Andrew Ross Sorkin (whose uncle was my favorite high school teacher: Hey Sork!) offers the most--and, actually, the only--skeptical assessment of Timothy Geithner that I've seen:

“We have only two things to say about Tim Geithner, who we do not know: A.I.G. and Lehman Brothers,” said Christopher Whalen of Institutional Risk Analytics. “Throw in the Bear Stearns/Maiden Lane fiasco for good measure,” he said.

“All of these ‘rescues’ are a disaster for the taxpayer, for the financial markets and also for the Federal Reserve System as an organization. Geithner, in our view, deserves retirement, not promotion.”

Ouch.

“He was in the room at every turn of the crisis,” said another executive who participated in several such confidential meetings with Mr. Geithner. “You can look at that both ways.”

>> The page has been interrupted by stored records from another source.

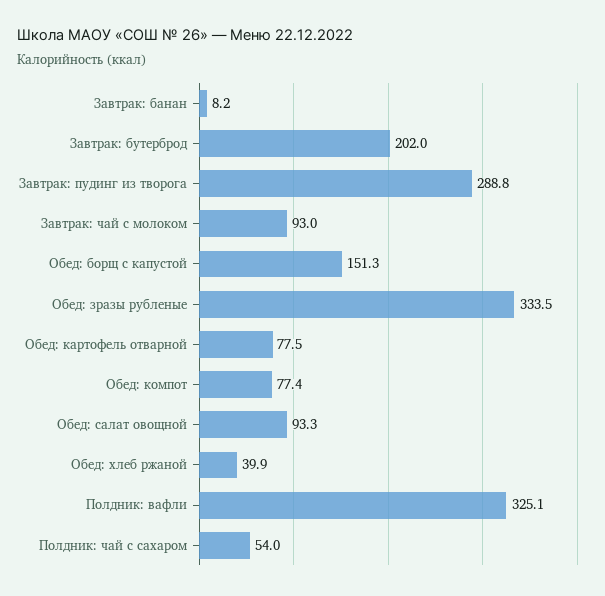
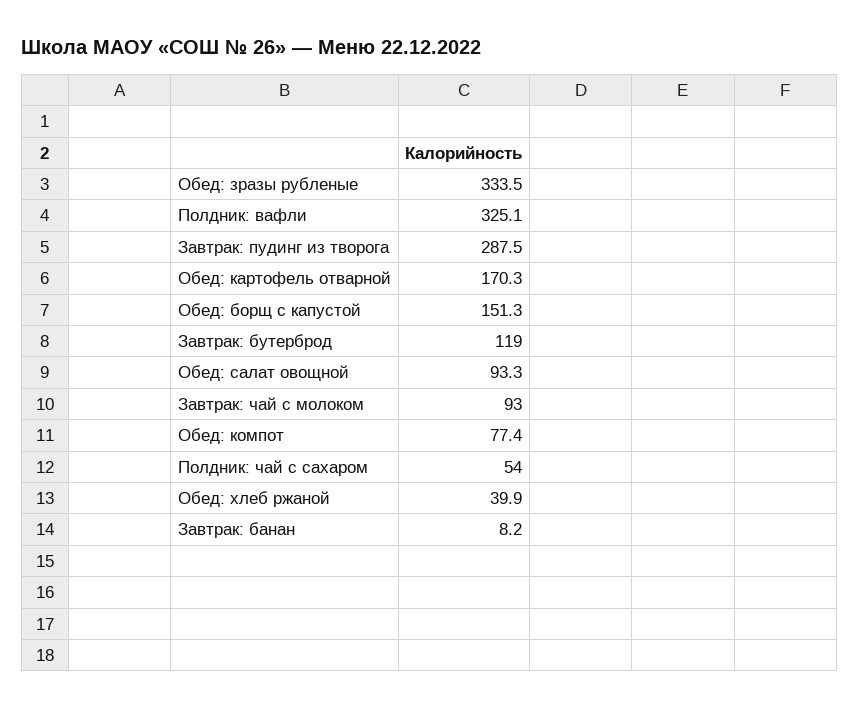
  {
    "Завтрак: банан": 8.2,
-   "Завтрак: бутерброд": 202,
+   "Завтрак: бутерброд": 119,
-   "Завтрак: пудинг из творога": 288.8,
+   "Завтрак: пудинг из творога": 287.5,
    "Завтрак: чай с молоком": 93,
    "Обед: борщ с капустой": 151.3,
    "Обед: зразы рубленые": 333.5,
-   "Обед: картофель отварной": 77.5,
+   "Обед: картофель отварной": 170.3,
    "Обед: компот": 77.4,
    "Обед: салат овощной": 93.3,
    "Обед: хлеб ржаной": 39.9,
    "Полдник: вафли": 325.1,
    "Полдник: чай с сахаром": 54
  }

Most interesting is Sorkin's take on Geithner's role in the decision to let Lehman go bankrupt:

Perhaps what has most people on Wall Street stirring is Mr. Geithner’s role in the fall of Lehman. At the time of its bankruptcy, he, along with Mr. Paulson, appeared to be the most vocal in supporting the government’s refusal to bail out the firm, according to people involved in various meetings. With hindsight, many in the financial industry blame a deepening of the global financial crisis on the government’s decision to let Lehman crumble.

Perhaps not surprisingly, there have been moves afoot in recent weeks by some in the New York Fed and Obama team to put distance between Mr. Paulson and Mr. Geithner, whose salary was $398,200 last year and who will take a pay cut to $191,300 in his new role.

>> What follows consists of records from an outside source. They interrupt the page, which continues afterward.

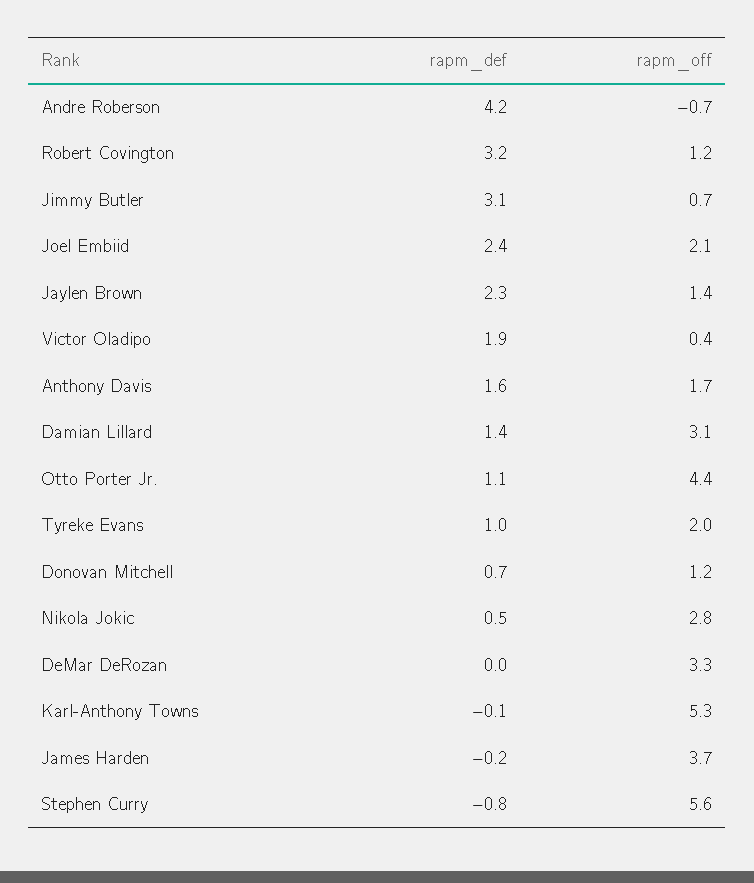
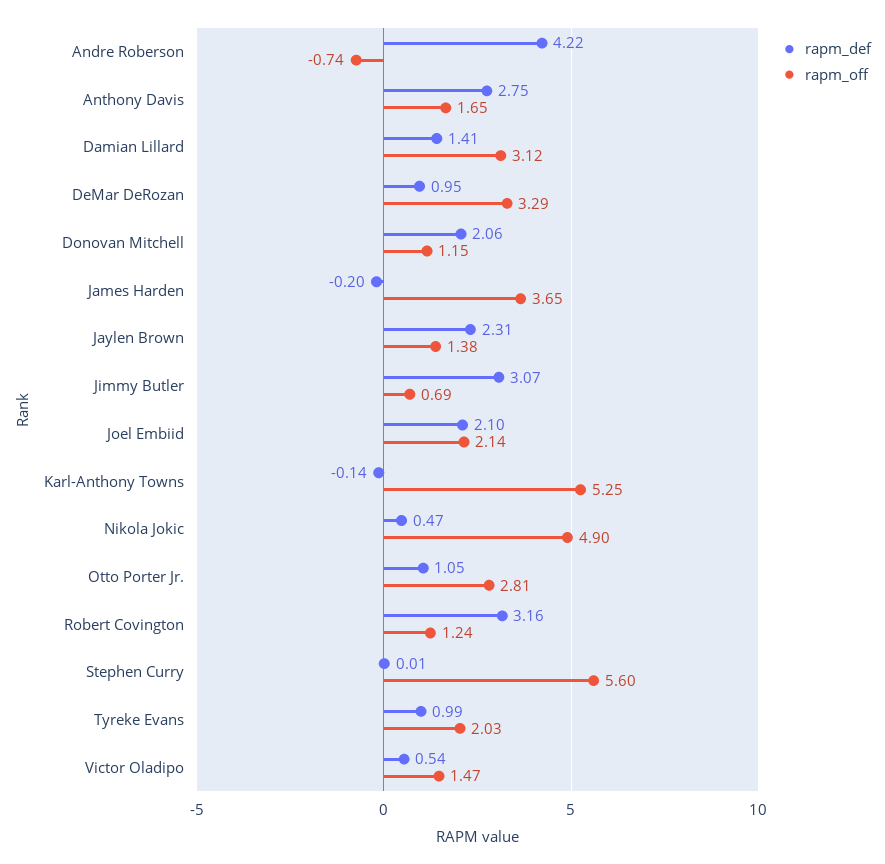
  {
    "rapm_def": {
      "Andre Roberson": 4.22,
      "Robert Covington": 3.16,
      "Jimmy Butler": 3.07,
-     "Joel Embiid": 2.4,
+     "Joel Embiid": 2.1,
      "Jaylen Brown": 2.31,
-     "Victor Oladipo": 1.9,
+     "Victor Oladipo": 0.54,
-     "Anthony Davis": 1.6,
+     "Anthony Davis": 2.75,
      "Damian Lillard": 1.41,
      "Otto Porter Jr.": 1.05,
      "Tyreke Evans": 0.99,
-     "Donovan Mitchell": 0.7,
+     "Donovan Mitchell": 2.06,
      "Nikola Jokic": 0.47,
-     "DeMar DeRozan": 0,
+     "DeMar DeRozan": 0.95,
      "Karl-Anthony Towns": -0.14,
      "James Harden": -0.2,
-     "Stephen Curry": -0.8
+     "Stephen Curry": 0.01
    },
    "rapm_off": {
      "Andre Roberson": -0.74,
      "Robert Covington": 1.24,
      "Jimmy Butler": 0.69,
      "Joel Embiid": 2.14,
      "Jaylen Brown": 1.38,
-     "Victor Oladipo": 0.4,
+     "Victor Oladipo": 1.47,
      "Anthony Davis": 1.65,
      "Damian Lillard": 3.12,
-     "Otto Porter Jr.": 4.4,
+     "Otto Porter Jr.": 2.81,
      "Tyreke Evans": 2.03,
      "Donovan Mitchell": 1.15,
-     "Nikola Jokic": 2.8,
+     "Nikola Jokic": 4.9,
      "DeMar DeRozan": 3.29,
      "Karl-Anthony Towns": 5.25,
      "James Harden": 3.65,
      "Stephen Curry": 5.6
    }
  }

These include the suggestion that Mr. Geithner was not in league with Mr. Paulson over Lehman; that Mr. Geithner pressed to save the firm from bankruptcy; that he was a lone voice on the subject and was overruled by Mr. Paulson and Ben S. Bernanke, the Fed chairman, on this issue.

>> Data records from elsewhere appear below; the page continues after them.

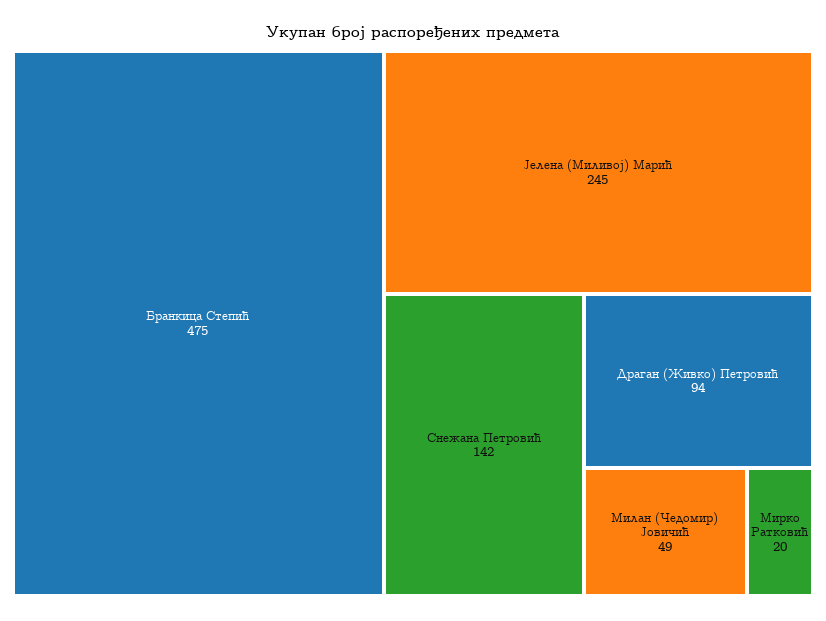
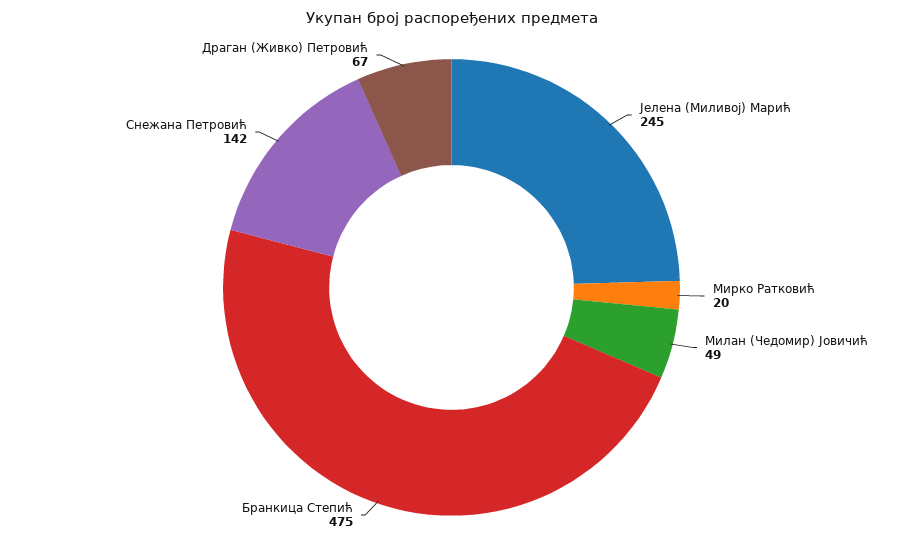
  {
    "Бранкица Степић": 475,
    "Јелена (Миливој) Марић": 245,
    "Снежана Петровић": 142,
-   "Драган (Живко) Петровић": 94,
+   "Драган (Живко) Петровић": 67,
    "Милан (Чедомир) Јовичић": 49,
    "Мирко Ратковић": 20
  }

The validity of this new claim is hard to verify. The New York Fed declined to comment.

Many executives suggest it may be a bit of revisionist history. “If that’s true, he did a good job of hiding it,” said one executive who spent the weekend at the New York Federal Reserve the weekend of Lehman’s fall.

It's hard to know what's true here. I have a lot of faith in and respect for the judgment of those (like Noam) who are hailing the Geithner selection. It's also possible that the Wall Street people talking smack about Geithner to Sorkin are only doing so because Geithner isn't a Wall Street guy. At the same time, I'm racking my brain to recall the choice of any recent Treasury Secretary that has elicited anything but praise. After all, it was only two years ago that Henry Paulson's decision to leave Goldman to come to Washington was being celebrated as a coup for the Bush administration.

Maybe it's a sort of Master of the Universe syndrome: to even be considered for the top job at Treasury, a person has to have had outsized success in the realm of economics or finance, so we all just sort of assume that success will carry over to government. Sometimes it doesn't. I really hope that, in Geithner's case, it does.